Seit der Verlautbarung, dass Campingplätze ab dem 18. Mai wieder öffnen dürften, habe das Telefon nicht mehr still gestanden, dutzende E-Mail-Anfragen seien eingelaufen. „Die Gäste hatten Fragen zu ihrem Aufenthalt –  einige konnten wir  zu dem Zeitpunkt gar nicht beantworten, weil die endgültigen Verordnungen zu Hygienemaßnahmen erst später kamen.“ Ein aktuelles Beispiel dafür sei die Ankündigung, Freibäder dürften ab dem 27. Mai wieder betrieben werden. „Wir würden unser Freibad gern öffnen, doch noch sagt uns niemand, was erlaubt und was verboten ist“, sagt der Geschäftsführer.
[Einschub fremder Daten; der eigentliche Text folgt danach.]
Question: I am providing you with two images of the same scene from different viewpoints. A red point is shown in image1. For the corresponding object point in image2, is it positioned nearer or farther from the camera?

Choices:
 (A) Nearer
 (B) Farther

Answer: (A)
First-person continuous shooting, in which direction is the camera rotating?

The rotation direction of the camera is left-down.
Man komme schneller durch die Krise, wenn alle ihren Teil beitragen. „Daher wollen wir nichts falsch machen, denn wir sind die Letzten in der Kette, die sich rechtfertigen müssen“, sagt Daniel Köhler.
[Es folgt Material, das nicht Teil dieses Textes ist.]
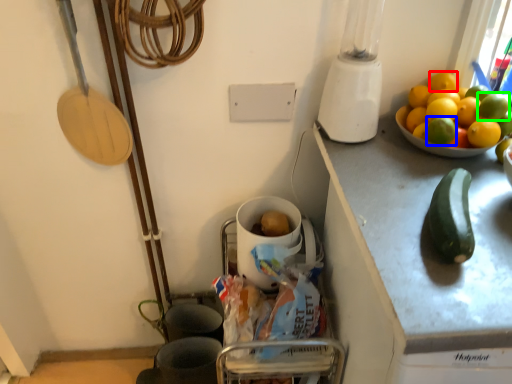
Question: Which is nearer to the lemon (highlighted by a red box)? lemon (highlighted by a blue box) or fruit (highlighted by a green box).

Choices:
 (A) lemon
 (B) fruit

Answer: (B)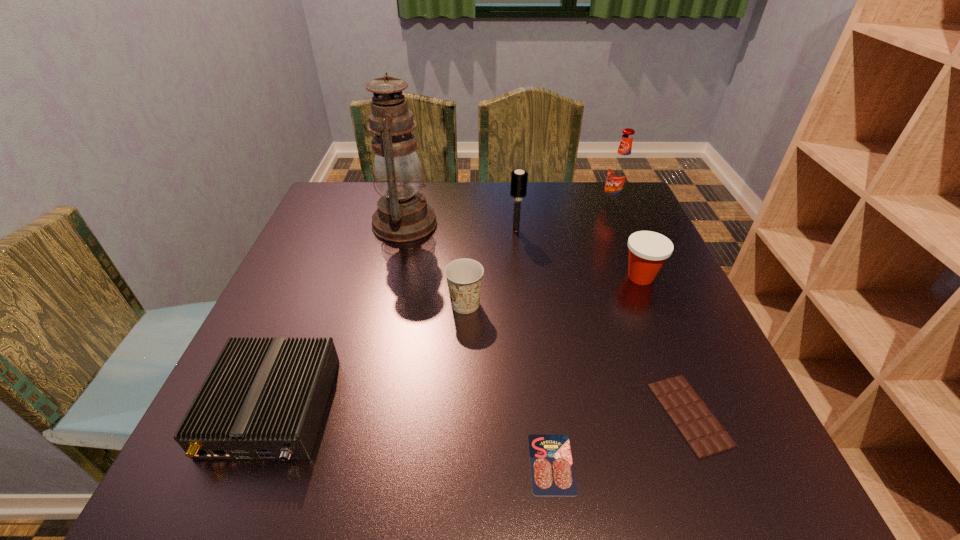
In order to click on oil lamp in this screenshot , I will do `click(403, 215)`.

Identify the location of the second tallest object. (619, 173).

Where is `hairbrush`? Image resolution: width=960 pixels, height=540 pixels. hairbrush is located at coordinates (519, 178).

Identify the location of the farther Dixie cup. (648, 250).

I want to click on the fifth nearest object, so click(648, 250).

Where is `the sixth object from right to left`? the sixth object from right to left is located at coordinates (464, 276).

Locate an element on the screen. the nearer Dixie cup is located at coordinates (464, 276).

You are a GUI agent. You are given a task and a screenshot of the screen. Output one action in this format:
    pyautogui.click(x=<x>, y=<y>)
    Task: Click on the sixth tallest object
    This screenshot has height=540, width=960.
    Given the screenshot: What is the action you would take?
    pyautogui.click(x=263, y=398)

Where is `the seventh tallest object`? the seventh tallest object is located at coordinates (702, 431).

You are a GUI agent. You are given a task and a screenshot of the screen. Output one action in this format:
    pyautogui.click(x=<x>, y=<y>)
    Task: Click on the shortest object
    The width and height of the screenshot is (960, 540).
    Given the screenshot: What is the action you would take?
    pyautogui.click(x=552, y=473)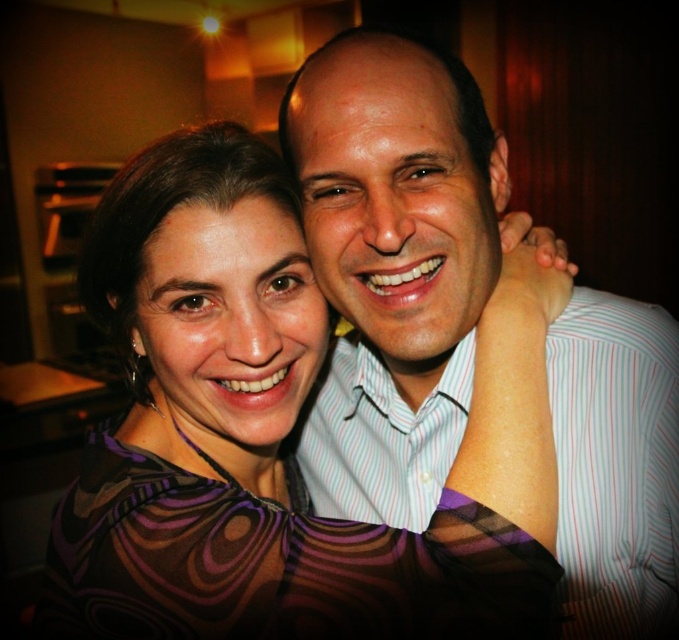
Describe the element at coordinates (257, 438) in the screenshot. I see `patterned fabric dress at center` at that location.

Who is more forward, (151, 321) or (409, 108)?

Point (409, 108) is in front.

Image resolution: width=679 pixels, height=640 pixels. Find the location of `patterned fabric dress at center`. patterned fabric dress at center is located at coordinates (257, 438).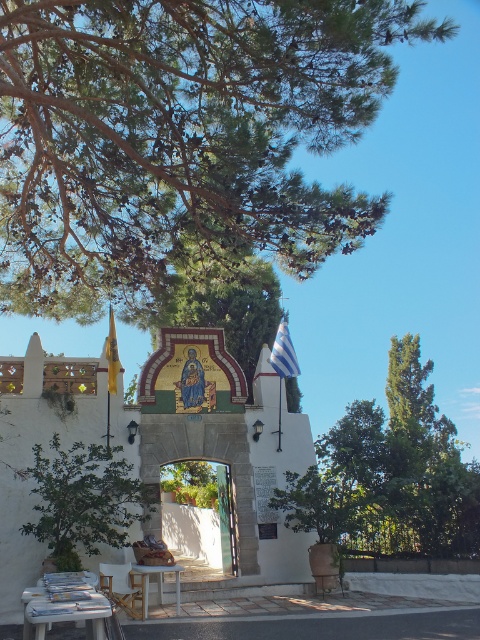
Question: In this image, where is gold mosaic chapel at center located relative to white fabric flag at center?

Choices:
 (A) above
 (B) below

Answer: (B)

Question: Which object appears farthest from the camera in this image?

Choices:
 (A) green leafy tree at right
 (B) white plastic picnic table at lower center
 (C) gold mosaic archway at center
 (D) blue striped flag at upper right

Answer: (C)

Question: Which point appears farthest from the camera in this image?

Choices:
 (A) (324, 243)
 (B) (291, 356)

Answer: (B)

Question: Can you confirm if green leafy tree at left is positioned above gold mosaic archway at center?

Choices:
 (A) no
 (B) yes

Answer: (B)

Question: Can you confirm if gold mosaic archway at center is bigger than white plastic picnic table at lower center?

Choices:
 (A) yes
 (B) no

Answer: (A)

Question: Which point appears closest to the camera in this image?

Choices:
 (A) (66, 593)
 (B) (106, 339)
 (C) (212, 566)

Answer: (A)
Den Menschen werde empfohlen, den Urlaub im eigenen Land zu verbringen, doch es blieben etliche Unklarheiten, wie das umzusetzen sei, sagt Erwin Thiex, Chef des Campingparks in Echternacherbrück. Das Gelände an der Sauer ist gut gefüllt, aber auch hier klaffen Lücken in den Reihen der Wohnmobile. „Die vergangenen Tage haben wir am Telefon verbracht und Umbuchungen und Stornierungen aufgenommen“, erzählt Thiex, die Auslastung der Anlage sei in Anbetracht des langen Wochenendes recht niedrig. „Wenn sich die Auflagen im Wochenrhythmus ändern, bleiben die Leute unsicher.“ Auch auf seinem Campingplatz dürfe das Freibad ab dem kommenden Wochenende öffnen, sagt Thiex. „Doch welche Vorschriften gelten dafür? So ein Freibad kann man auch nicht in wenigen Tagen wieder hochfahren, wenn die Hygienemaßnahmen erst kurzfristig verkündet werden.“

Er wisse, dass die derzeitigen Umstände für alle schwierig und ungewohnt seien, doch die Gesetzgeber sollten ausführlicher mit den Fachverbänden reden, wünscht sich Erwin Thiex. „Welcher Politiker weiß denn schon, wie so ein Betrieb läuft?“, fragt er. Falls die derzeitigen Lockerungen wegen einem erneuten Anstieg der Corona-Infektionen wieder einkassiert werden müssten, stelle sich die Frage, wie  touristische Betriebe in der Eifel überleben sollen. „Dann sind nach der Krise nicht mehr viele da“, sagt Thiex.